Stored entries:
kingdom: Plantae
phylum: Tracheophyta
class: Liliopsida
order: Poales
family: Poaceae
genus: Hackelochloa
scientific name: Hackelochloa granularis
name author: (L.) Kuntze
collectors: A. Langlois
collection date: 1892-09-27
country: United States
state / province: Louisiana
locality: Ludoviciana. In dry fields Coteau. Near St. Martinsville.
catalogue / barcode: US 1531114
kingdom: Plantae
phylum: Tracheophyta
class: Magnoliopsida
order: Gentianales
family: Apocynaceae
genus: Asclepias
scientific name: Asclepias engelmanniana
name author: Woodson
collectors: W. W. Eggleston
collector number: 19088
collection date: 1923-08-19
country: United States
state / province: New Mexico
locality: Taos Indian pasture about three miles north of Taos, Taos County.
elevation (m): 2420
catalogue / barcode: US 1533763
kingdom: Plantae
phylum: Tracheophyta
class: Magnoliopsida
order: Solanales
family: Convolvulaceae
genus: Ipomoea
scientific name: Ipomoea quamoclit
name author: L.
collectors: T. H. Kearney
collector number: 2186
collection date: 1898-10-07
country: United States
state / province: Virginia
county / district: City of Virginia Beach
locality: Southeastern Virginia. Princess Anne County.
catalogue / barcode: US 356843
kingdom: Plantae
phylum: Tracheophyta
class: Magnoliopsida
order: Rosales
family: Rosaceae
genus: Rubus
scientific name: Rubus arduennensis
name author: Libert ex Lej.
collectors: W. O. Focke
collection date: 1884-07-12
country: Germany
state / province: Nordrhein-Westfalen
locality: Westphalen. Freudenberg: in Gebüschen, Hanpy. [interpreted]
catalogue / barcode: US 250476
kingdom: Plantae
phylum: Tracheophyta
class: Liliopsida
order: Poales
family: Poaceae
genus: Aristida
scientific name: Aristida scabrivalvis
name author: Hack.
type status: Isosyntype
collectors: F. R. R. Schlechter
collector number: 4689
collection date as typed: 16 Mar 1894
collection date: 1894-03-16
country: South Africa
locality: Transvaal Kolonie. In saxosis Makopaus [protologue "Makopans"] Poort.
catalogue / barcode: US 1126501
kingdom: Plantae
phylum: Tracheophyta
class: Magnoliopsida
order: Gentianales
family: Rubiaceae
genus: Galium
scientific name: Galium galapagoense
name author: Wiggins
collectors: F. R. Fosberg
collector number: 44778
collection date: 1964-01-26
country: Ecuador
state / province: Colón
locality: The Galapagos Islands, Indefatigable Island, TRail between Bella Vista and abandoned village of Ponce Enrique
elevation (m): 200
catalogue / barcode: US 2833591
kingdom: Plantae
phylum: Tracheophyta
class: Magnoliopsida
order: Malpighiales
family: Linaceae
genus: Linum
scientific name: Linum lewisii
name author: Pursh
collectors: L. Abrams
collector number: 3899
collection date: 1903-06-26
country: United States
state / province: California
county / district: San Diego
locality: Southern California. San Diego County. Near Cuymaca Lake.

What you should do: Return the lines above word for word, from the first line through the last.

Answer to this task:
kingdom: Plantae
phylum: Tracheophyta
class: Liliopsida
order: Poales
family: Poaceae
genus: Hackelochloa
scientific name: Hackelochloa granularis
name author: (L.) Kuntze
collectors: A. Langlois
collection date: 1892-09-27
country: United States
state / province: Louisiana
locality: Ludoviciana. In dry fields Coteau. Near St. Martinsville.
catalogue / barcode: US 1531114
kingdom: Plantae
phylum: Tracheophyta
class: Magnoliopsida
order: Gentianales
family: Apocynaceae
genus: Asclepias
scientific name: Asclepias engelmanniana
name author: Woodson
collectors: W. W. Eggleston
collector number: 19088
collection date: 1923-08-19
country: United States
state / province: New Mexico
locality: Taos Indian pasture about three miles north of Taos, Taos County.
elevation (m): 2420
catalogue / barcode: US 1533763
kingdom: Plantae
phylum: Tracheophyta
class: Magnoliopsida
order: Solanales
family: Convolvulaceae
genus: Ipomoea
scientific name: Ipomoea quamoclit
name author: L.
collectors: T. H. Kearney
collector number: 2186
collection date: 1898-10-07
country: United States
state / province: Virginia
county / district: City of Virginia Beach
locality: Southeastern Virginia. Princess Anne County.
catalogue / barcode: US 356843
kingdom: Plantae
phylum: Tracheophyta
class: Magnoliopsida
order: Rosales
family: Rosaceae
genus: Rubus
scientific name: Rubus arduennensis
name author: Libert ex Lej.
collectors: W. O. Focke
collection date: 1884-07-12
country: Germany
state / province: Nordrhein-Westfalen
locality: Westphalen. Freudenberg: in Gebüschen, Hanpy. [interpreted]
catalogue / barcode: US 250476
kingdom: Plantae
phylum: Tracheophyta
class: Liliopsida
order: Poales
family: Poaceae
genus: Aristida
scientific name: Aristida scabrivalvis
name author: Hack.
type status: Isosyntype
collectors: F. R. R. Schlechter
collector number: 4689
collection date as typed: 16 Mar 1894
collection date: 1894-03-16
country: South Africa
locality: Transvaal Kolonie. In saxosis Makopaus [protologue "Makopans"] Poort.
catalogue / barcode: US 1126501
kingdom: Plantae
phylum: Tracheophyta
class: Magnoliopsida
order: Gentianales
family: Rubiaceae
genus: Galium
scientific name: Galium galapagoense
name author: Wiggins
collectors: F. R. Fosberg
collector number: 44778
collection date: 1964-01-26
country: Ecuador
state / province: Colón
locality: The Galapagos Islands, Indefatigable Island, TRail between Bella Vista and abandoned village of Ponce Enrique
elevation (m): 200
catalogue / barcode: US 2833591
kingdom: Plantae
phylum: Tracheophyta
class: Magnoliopsida
order: Malpighiales
family: Linaceae
genus: Linum
scientific name: Linum lewisii
name author: Pursh
collectors: L. Abrams
collector number: 3899
collection date: 1903-06-26
country: United States
state / province: California
county / district: San Diego
locality: Southern California. San Diego County. Near Cuymaca Lake.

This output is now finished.